**PAGE EXTRACT:**
-- Opening Marker --

Patterns of initial regimen choice

At study start, in July 1996, almost all women began treatment with a PI-based regimen. By March 2000, less than 40% of women started a PI regimen, with NNRTI-based regimens being a more popular choice and triple-NRTI regimens comprising less than 10% of new regimens.

In the second period, from 2000 to 2002, there were no significant changes in the type of regimen started.

In the final period, there was a sharp, but brief increase in the proportion of women starting triple-NRTI regimens. This proportion quickly dwindled so that by the end of the study period, March 2005, women starting antiretroviral therapy were almost equally divided between the PI and NNRTI groups.

Predictors of initial regimen choice

The researchers observed that predictors of regimen type also changed during these periods. From 1996 to 2000, women with a CD4 cell count above 200 cells/mm3 were more than twice as likely to start an NNRTI regimen than a PI regimen compared with women with a lower CD4 cell count. As well, injection drug use was associated with a lower chance of starting an NNRTI regimen.

-- Closing Marker --

**DATASET ENTRIES:**
-- Opening Marker --

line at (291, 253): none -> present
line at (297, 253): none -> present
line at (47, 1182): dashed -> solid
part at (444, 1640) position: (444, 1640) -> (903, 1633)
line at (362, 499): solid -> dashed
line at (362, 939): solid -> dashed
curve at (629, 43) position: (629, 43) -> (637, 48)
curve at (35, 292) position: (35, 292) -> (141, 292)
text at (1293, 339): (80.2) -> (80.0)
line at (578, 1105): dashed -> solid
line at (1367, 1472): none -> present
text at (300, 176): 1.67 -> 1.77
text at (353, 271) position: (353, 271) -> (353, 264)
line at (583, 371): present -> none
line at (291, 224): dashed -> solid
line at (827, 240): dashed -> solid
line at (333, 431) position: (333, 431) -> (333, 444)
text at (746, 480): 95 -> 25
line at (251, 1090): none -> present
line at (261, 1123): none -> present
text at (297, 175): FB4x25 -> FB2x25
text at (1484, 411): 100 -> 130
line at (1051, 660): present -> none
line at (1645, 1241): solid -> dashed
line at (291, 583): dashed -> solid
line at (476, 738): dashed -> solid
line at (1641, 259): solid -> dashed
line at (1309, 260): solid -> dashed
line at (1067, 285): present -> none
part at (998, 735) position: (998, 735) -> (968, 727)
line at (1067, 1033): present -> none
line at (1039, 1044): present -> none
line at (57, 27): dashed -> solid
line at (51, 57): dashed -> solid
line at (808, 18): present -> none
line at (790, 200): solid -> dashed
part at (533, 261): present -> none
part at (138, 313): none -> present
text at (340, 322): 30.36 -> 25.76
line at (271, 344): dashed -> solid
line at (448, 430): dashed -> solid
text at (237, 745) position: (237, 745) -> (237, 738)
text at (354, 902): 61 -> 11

-- Closing Marker --

**PROBLEM DETAILS:** According to the extract on initial regimen choice, how were women starting antiretroviral therapy divided by the end of the study period in March 2005?

**RESULT OF THE TASK:** They were almost equally divided between the PI and NNRTI groups.